- **Directive**
When you reach the line containing "[131,825,167,835] uin128 ->" in the records below, start copying exactly, and stop once you have copied the line containing "[54,59,127,72] dbBuild() ->".

[Start of section]

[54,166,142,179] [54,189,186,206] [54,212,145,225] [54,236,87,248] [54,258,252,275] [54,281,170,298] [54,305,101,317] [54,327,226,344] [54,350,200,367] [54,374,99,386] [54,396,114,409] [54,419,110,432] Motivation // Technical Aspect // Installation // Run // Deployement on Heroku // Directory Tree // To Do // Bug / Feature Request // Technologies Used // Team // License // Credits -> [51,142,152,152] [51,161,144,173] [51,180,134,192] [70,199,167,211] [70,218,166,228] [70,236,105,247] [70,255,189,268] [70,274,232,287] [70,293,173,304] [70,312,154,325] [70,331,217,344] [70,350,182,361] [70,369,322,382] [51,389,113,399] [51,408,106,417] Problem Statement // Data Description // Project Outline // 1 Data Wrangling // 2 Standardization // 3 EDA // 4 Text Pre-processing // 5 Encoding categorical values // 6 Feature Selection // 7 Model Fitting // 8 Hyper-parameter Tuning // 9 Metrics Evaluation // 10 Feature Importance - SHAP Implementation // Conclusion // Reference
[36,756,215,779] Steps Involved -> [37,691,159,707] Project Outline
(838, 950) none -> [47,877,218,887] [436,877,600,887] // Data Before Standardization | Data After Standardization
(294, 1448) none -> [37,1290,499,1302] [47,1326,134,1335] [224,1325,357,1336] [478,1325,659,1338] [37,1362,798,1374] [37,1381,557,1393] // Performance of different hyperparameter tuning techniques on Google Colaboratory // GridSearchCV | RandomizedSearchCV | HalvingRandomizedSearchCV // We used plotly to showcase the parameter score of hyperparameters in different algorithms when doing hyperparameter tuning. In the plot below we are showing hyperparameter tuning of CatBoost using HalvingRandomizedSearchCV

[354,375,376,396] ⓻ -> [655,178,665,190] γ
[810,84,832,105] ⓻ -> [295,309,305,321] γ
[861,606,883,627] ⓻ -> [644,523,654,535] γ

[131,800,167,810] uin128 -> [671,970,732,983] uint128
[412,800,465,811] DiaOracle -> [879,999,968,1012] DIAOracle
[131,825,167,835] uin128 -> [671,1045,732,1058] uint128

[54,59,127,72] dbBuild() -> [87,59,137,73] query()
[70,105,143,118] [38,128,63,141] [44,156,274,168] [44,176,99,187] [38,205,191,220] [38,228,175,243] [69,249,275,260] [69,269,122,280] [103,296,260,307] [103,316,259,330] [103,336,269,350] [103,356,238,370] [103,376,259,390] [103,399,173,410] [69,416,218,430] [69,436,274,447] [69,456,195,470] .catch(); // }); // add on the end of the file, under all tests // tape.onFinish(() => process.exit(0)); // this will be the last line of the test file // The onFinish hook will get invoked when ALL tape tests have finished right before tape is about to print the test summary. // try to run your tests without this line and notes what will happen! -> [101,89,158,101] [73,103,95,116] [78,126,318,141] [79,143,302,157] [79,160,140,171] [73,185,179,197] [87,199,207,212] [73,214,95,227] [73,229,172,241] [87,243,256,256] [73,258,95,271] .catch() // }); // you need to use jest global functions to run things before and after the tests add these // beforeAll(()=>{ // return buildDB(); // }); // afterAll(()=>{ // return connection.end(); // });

[End of section]

- **Solution for this task**
[131,825,167,835] uin128 -> [671,1045,732,1058] uint128

[54,59,127,72] dbBuild() -> [87,59,137,73] query()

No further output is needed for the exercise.